When Brent Larkin penned a piece on the potential of Dennis Kucinich running for mayor again, it caught some by surprise, despite his heightened visibility in the area. At the time, quite a few (particularly Gen Xers and younger) didn’t exactly jump for joy at the idea. And Justin Bibb, one of the leading voices for transit reform amongst other things, had his own take:
No disrespect to the former mayor, but Cleveland desperately needs a new generation of leadership. We can’t afford to keep looking back while the country and the rest of the world leaves us behind. #CLECantWait #Leadership #NextGeneration https://t.co/ZqDhdGIoga— Justin M. Bibb (@JustinMBibb) March 6, 2020
Bibb’s Tweet begged the question, “When will Justin Bibb run for office?” The answer appears to be: very soon. Talk of his entrance into this race have been brewing for a couple months now. His youth, outspokenness on issues that matter to younger people, and intellect make him a potential force. Having never held office, and as a neophyte running in a race for a job few newcomers have won, he might take a few lumps. But he’s a dynamic figure who could attract the type of committed grassroots energy necessary for success. Thus, he could make a significant splash in this race.
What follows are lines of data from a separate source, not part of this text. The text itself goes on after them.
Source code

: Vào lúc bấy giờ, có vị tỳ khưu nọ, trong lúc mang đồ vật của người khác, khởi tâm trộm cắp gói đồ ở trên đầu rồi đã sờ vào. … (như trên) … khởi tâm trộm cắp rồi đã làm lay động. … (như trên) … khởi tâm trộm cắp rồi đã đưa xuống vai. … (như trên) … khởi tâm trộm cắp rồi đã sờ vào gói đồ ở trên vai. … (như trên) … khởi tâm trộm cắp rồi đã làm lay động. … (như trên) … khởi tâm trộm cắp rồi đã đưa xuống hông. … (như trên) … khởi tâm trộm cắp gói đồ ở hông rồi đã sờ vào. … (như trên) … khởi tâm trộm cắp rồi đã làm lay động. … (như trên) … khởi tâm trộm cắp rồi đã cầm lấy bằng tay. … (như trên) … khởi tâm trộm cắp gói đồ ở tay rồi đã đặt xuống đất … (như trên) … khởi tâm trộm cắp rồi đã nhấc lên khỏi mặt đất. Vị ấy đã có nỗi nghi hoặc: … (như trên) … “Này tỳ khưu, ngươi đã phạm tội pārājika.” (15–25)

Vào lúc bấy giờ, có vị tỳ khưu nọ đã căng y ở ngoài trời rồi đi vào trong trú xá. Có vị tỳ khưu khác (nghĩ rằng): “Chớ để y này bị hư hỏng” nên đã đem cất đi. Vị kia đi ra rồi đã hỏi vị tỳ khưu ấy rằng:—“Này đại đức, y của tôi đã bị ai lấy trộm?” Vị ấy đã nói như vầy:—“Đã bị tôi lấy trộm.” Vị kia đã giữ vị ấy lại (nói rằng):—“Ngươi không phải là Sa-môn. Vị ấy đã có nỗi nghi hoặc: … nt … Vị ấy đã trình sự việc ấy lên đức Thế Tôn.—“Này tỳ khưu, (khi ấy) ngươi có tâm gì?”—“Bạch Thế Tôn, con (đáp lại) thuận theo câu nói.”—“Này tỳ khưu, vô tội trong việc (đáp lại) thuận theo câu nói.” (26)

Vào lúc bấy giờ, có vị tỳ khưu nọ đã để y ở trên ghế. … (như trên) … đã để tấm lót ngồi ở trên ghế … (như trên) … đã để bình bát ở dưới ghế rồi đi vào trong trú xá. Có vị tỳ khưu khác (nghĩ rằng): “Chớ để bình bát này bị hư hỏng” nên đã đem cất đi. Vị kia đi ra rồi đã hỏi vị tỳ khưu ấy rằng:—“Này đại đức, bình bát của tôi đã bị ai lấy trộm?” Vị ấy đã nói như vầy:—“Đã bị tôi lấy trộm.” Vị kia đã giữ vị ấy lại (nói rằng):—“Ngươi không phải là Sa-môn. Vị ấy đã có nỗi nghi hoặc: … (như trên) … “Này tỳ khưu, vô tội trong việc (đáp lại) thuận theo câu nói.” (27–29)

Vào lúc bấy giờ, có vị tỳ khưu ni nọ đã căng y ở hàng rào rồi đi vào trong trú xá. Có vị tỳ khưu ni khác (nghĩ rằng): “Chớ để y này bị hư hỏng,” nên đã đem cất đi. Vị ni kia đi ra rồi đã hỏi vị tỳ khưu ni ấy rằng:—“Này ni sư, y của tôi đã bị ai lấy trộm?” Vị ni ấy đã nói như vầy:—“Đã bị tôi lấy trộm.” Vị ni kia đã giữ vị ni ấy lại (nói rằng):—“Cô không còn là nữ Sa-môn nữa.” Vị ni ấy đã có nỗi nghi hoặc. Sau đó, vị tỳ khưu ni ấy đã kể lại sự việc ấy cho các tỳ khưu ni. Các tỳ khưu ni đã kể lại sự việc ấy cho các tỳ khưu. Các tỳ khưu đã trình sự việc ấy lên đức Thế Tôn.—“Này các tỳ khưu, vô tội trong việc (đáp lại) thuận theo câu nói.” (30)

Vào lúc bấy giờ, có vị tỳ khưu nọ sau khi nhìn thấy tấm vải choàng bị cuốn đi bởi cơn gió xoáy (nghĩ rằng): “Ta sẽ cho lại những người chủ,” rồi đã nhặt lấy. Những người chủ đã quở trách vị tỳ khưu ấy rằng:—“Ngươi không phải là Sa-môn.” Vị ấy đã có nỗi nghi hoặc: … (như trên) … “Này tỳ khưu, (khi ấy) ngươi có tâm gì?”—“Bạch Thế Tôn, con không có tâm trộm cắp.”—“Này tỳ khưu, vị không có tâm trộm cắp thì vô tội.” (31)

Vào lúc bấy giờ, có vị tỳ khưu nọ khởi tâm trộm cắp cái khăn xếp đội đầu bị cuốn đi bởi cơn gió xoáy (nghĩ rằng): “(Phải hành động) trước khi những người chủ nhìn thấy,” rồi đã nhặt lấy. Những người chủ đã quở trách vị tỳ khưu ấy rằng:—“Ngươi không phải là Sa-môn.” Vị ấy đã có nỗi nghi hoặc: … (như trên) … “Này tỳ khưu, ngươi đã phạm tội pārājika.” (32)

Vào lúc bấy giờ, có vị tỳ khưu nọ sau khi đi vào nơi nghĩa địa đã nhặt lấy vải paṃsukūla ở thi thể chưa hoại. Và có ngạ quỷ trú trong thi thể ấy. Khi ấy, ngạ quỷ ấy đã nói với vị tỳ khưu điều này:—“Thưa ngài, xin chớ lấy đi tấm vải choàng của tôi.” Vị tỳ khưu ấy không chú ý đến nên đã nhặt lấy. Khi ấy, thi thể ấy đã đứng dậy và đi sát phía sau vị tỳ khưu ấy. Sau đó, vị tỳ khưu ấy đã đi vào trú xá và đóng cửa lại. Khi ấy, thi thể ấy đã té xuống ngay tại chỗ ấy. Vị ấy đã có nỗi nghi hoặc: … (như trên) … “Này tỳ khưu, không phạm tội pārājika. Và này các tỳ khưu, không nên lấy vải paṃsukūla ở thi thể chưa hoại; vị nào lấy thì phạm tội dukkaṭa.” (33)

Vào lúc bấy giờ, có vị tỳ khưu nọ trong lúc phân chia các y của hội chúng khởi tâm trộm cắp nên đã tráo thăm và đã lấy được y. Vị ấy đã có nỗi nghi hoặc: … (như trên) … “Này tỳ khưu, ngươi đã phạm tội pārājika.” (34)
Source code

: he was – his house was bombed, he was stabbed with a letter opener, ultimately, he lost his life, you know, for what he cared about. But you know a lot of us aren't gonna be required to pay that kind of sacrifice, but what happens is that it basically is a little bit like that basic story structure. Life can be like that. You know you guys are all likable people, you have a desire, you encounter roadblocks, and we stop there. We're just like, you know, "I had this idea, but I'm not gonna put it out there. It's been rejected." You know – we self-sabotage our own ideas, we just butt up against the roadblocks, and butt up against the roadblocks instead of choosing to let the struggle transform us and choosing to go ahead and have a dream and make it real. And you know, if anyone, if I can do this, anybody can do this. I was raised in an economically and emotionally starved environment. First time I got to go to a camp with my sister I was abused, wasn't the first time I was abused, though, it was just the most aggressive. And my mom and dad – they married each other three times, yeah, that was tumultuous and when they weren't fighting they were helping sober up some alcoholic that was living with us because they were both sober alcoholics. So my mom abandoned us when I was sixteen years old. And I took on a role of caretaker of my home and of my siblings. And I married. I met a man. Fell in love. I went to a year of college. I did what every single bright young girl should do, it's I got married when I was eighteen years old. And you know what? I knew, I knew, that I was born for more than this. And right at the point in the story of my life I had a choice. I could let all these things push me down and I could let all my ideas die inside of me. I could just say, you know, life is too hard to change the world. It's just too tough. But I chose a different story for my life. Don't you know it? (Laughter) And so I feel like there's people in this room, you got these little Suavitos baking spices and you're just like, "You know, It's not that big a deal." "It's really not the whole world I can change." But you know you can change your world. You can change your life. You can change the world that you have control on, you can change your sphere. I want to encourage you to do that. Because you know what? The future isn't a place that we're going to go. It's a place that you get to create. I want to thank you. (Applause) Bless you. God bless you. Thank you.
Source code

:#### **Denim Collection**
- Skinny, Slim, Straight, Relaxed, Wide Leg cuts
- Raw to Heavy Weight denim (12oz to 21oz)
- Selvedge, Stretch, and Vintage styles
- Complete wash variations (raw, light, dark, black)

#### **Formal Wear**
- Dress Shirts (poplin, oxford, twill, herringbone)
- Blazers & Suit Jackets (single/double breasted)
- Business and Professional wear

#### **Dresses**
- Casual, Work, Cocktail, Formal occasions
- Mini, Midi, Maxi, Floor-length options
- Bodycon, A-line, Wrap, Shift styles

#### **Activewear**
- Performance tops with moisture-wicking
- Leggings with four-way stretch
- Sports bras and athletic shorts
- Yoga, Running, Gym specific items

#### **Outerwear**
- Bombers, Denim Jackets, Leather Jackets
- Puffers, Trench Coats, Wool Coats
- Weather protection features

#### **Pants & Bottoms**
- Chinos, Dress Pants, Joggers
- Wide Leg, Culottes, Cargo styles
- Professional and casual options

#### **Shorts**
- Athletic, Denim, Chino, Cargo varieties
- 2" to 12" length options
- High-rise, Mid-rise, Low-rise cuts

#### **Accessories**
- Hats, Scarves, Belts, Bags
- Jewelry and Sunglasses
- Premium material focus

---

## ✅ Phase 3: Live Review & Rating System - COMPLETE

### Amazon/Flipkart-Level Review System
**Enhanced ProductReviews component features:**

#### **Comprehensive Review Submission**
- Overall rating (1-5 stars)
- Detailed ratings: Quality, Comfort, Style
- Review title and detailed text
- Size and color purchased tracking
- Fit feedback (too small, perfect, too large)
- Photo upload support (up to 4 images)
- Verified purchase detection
Trial balloons have been floated. His vote-getting prowess is established. In the end it comes down to Jackson himself. Despite massive opposition to him in large swaths of the city (predominantly west of the Cuyahoga River) it’s hard to think he could be kept out of a runoff in the general election. Indeed, he may be the only candidate not cowed by any other specific candidate. Yet, my hunch is that his “butthole” comment ended his political career, even if he wasn’t sure he wanted that.
Since we know the former State Senator and statewide candidate will not be serving in a Bernie Sanders administration, one obstacle to her entrance has been eliminated. There’s no clear indication Turner will be running. Though it would be a great step forward to have more than one woman seeking the position, Williams and Turner may unfortunately cancel each other out on multiple levels.
Every indication is that he will not run for re-election to City Council, much less mayor. Which is unfortunate since he is energetic and a leading light on environmental issues. All traits one would want in a mayor. Which also would’ve made him a favorite of area progressives…until the recent snafu over his son’s employment with the Division of Police.
Also-rans who perennially run for this office, for reasons of self-glorification, are not included.